**How to complete this task**
Please find the lines in the following records that hold "posizione", and copy them.

Excerpts from a dataset:

:::::

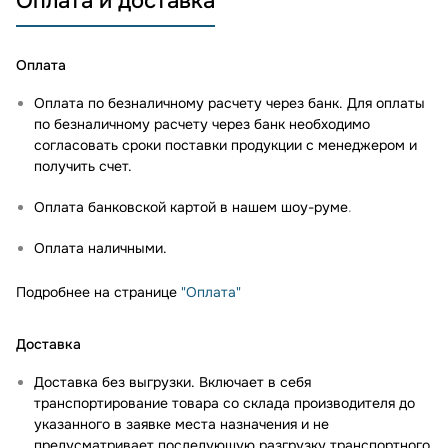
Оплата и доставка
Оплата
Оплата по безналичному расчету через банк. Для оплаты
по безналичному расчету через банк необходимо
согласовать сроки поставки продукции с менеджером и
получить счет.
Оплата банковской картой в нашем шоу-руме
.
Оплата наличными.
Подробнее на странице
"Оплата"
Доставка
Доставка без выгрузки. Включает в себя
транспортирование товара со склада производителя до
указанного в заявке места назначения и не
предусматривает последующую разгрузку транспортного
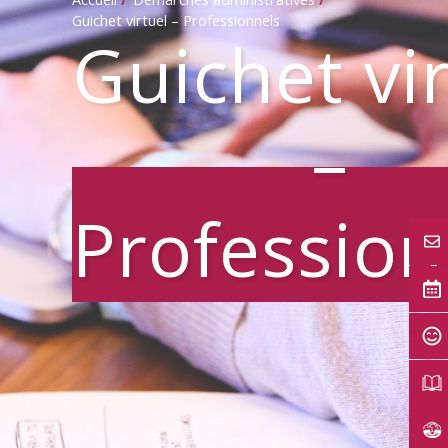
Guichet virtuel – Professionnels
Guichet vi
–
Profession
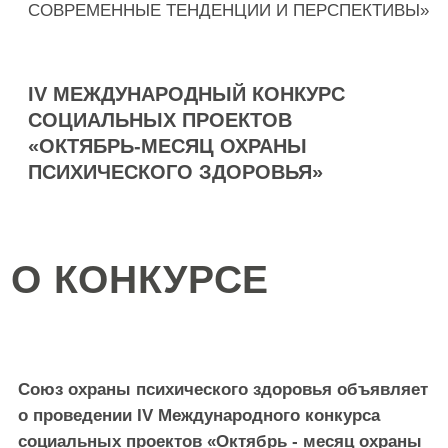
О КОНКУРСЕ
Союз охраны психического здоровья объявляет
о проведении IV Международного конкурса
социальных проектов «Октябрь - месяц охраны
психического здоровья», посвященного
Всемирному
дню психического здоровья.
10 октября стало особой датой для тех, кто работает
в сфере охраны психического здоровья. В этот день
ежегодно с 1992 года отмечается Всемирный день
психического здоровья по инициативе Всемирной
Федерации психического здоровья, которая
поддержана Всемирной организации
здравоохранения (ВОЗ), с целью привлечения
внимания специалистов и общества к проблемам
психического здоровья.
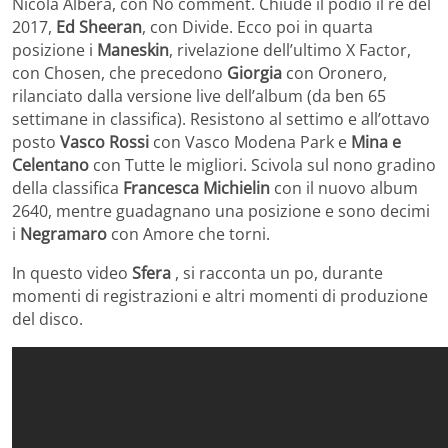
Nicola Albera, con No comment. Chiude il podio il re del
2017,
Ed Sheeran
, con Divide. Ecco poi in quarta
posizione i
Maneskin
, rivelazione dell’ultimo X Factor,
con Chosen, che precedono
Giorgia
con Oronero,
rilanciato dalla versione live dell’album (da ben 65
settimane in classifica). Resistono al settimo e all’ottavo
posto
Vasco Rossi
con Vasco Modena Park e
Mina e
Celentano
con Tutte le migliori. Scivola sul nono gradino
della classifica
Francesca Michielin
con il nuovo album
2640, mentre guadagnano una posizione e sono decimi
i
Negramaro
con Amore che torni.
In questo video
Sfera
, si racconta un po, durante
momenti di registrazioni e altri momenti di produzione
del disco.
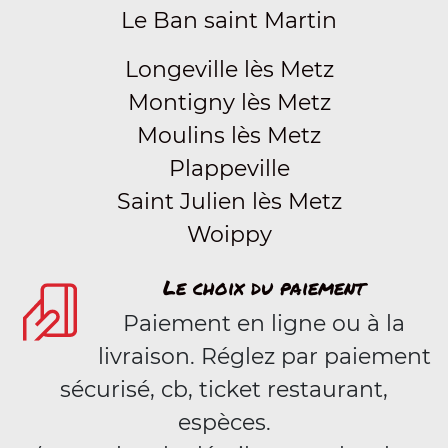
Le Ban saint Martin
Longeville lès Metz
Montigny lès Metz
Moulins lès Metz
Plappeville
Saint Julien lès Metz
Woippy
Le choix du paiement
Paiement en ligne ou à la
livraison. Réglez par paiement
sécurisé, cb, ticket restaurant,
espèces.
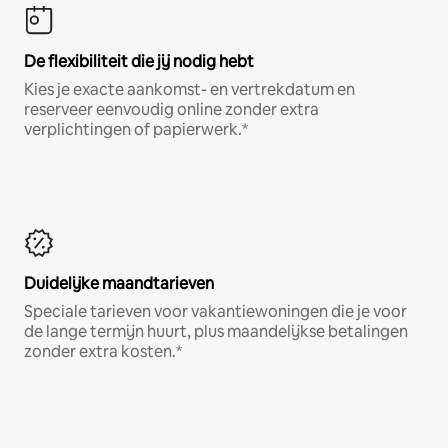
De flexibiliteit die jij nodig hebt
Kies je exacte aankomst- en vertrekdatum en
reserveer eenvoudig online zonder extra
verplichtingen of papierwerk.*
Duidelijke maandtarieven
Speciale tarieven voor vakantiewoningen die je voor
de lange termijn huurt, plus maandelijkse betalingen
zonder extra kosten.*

:::::

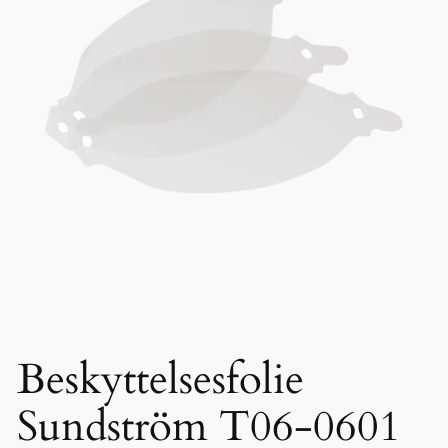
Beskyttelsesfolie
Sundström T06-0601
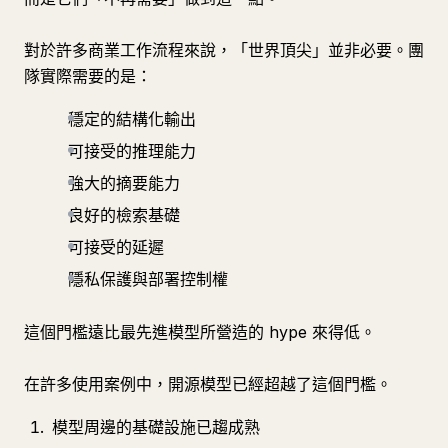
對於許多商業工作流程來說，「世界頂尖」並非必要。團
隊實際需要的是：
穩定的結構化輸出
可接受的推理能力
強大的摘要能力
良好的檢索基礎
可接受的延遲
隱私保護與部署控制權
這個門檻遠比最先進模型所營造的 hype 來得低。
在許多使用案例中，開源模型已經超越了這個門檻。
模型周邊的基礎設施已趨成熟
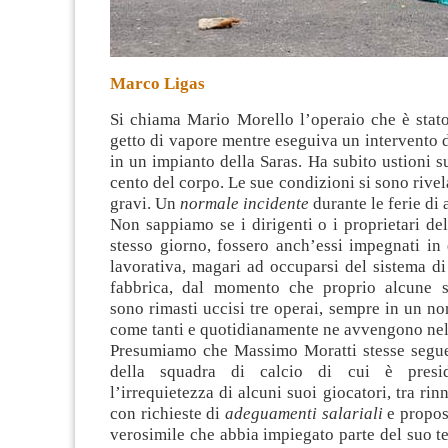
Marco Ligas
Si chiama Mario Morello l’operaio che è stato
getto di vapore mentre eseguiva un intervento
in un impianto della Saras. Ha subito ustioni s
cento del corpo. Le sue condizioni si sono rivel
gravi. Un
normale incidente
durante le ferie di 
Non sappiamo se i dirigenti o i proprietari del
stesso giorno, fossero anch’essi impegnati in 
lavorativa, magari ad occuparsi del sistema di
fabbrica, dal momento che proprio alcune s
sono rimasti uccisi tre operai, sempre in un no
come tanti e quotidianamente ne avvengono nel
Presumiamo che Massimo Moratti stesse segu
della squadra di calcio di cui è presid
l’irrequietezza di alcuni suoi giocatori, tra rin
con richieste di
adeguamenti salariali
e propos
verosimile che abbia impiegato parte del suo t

:::::

**Task output**
posizione i
2640, mentre guadagnano una posizione e sono decimi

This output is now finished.